### EXTRACTED ENTRIES

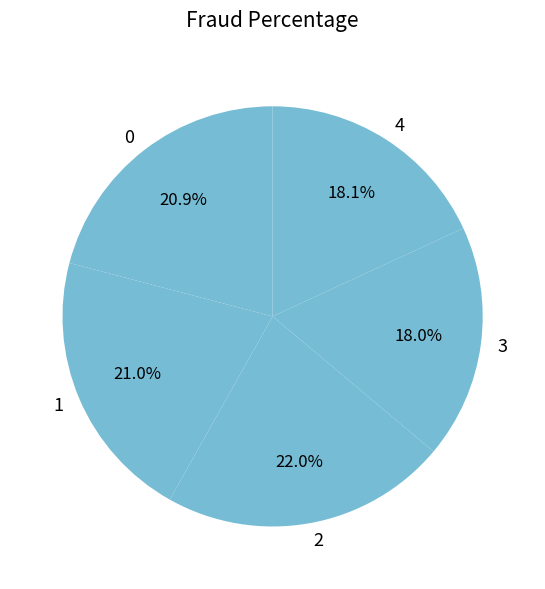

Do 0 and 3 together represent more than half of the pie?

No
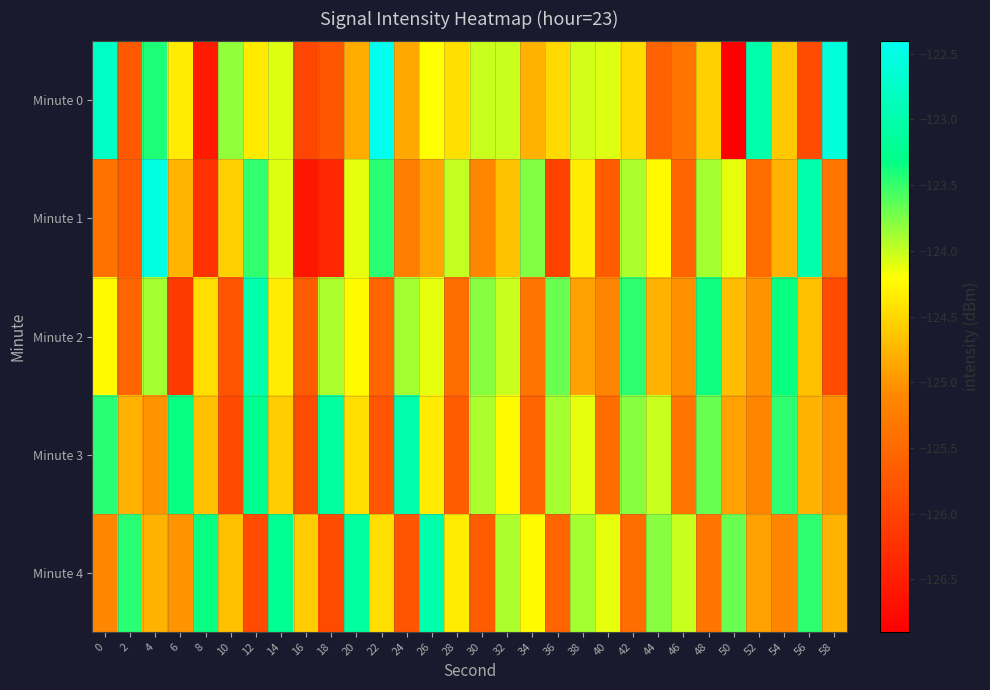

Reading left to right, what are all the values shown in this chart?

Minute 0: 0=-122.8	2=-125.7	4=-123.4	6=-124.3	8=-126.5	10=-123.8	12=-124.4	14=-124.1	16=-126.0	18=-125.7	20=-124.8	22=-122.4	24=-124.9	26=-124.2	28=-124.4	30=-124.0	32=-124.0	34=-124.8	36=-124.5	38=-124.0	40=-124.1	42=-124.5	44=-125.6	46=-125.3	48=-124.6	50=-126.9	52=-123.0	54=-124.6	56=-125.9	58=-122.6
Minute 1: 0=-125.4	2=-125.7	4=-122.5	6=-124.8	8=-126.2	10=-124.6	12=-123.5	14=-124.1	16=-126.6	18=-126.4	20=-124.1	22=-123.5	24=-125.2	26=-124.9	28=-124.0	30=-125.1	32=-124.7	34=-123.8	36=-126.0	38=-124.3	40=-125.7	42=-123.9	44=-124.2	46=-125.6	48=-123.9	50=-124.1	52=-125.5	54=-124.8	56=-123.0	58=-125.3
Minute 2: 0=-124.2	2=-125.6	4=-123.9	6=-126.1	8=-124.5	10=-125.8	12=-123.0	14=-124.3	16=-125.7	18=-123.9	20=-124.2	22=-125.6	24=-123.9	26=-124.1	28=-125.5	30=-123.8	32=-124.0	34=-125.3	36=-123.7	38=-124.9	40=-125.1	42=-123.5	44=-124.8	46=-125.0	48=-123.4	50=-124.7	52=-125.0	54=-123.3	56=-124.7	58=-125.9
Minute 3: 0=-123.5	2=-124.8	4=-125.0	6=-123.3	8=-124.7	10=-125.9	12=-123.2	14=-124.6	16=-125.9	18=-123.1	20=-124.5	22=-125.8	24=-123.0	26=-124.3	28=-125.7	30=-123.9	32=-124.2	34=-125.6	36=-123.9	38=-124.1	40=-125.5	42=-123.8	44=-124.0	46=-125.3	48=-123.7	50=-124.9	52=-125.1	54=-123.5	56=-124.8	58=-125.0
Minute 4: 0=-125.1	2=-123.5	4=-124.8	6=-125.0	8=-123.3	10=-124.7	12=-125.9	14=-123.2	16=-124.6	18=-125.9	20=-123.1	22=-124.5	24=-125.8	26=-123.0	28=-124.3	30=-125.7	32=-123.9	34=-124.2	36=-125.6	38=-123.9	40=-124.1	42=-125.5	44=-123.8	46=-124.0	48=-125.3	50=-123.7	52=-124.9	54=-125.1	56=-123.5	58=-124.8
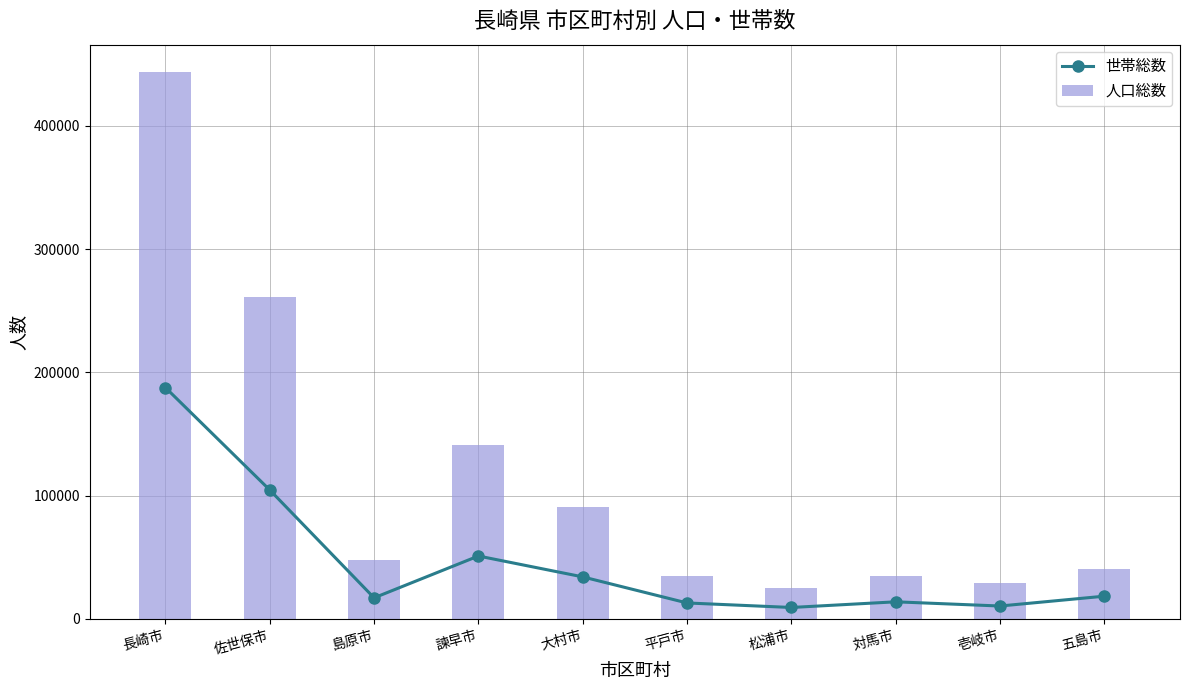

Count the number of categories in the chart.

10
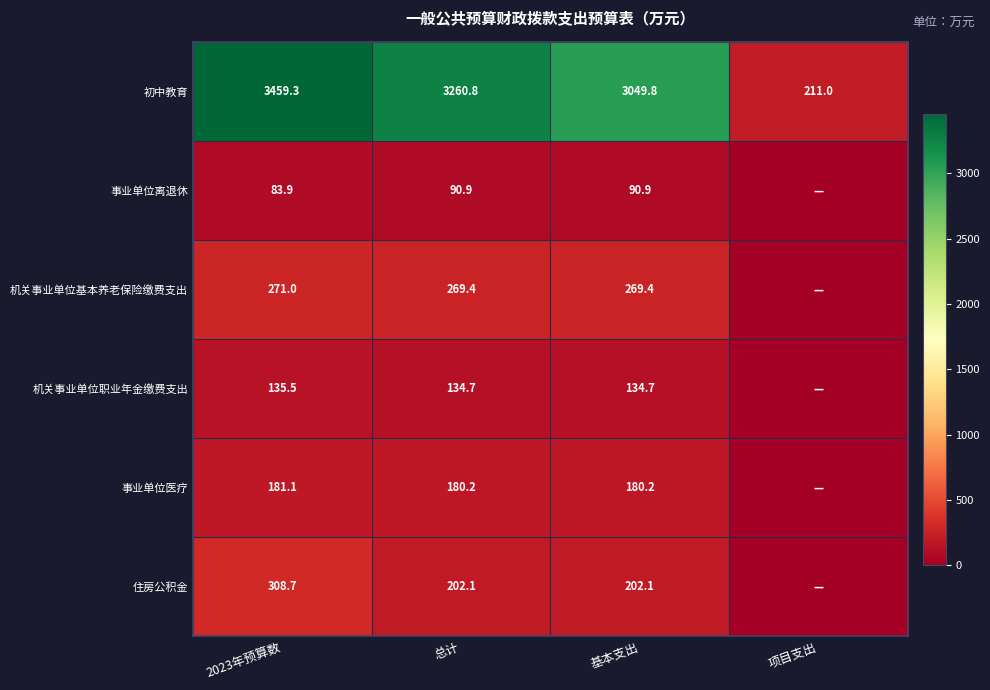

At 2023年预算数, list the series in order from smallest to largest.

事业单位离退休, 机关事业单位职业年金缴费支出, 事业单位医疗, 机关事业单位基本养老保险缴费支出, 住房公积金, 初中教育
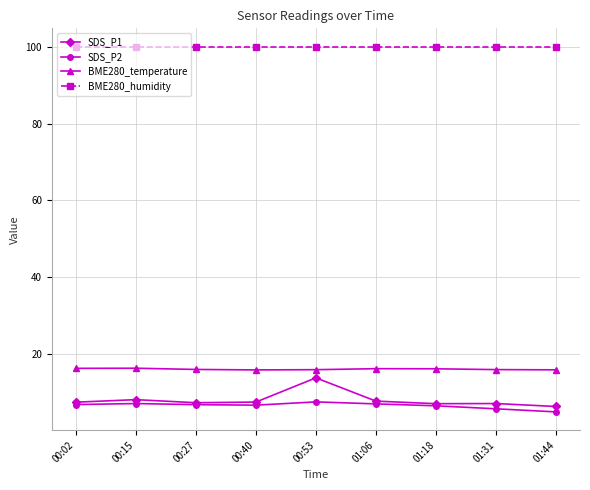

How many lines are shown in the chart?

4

######

WORK TASK → Starting at the first line above and ending at the line that contains "Reading left to", both included, please rewrite those lines as a numbered list, leaving out blank lines and pictures.

TASK RESULT →
1. Do 0 and 3 together represent more than half of the pie?
2. No
3. Reading left to right, what are all the values shown in this chart?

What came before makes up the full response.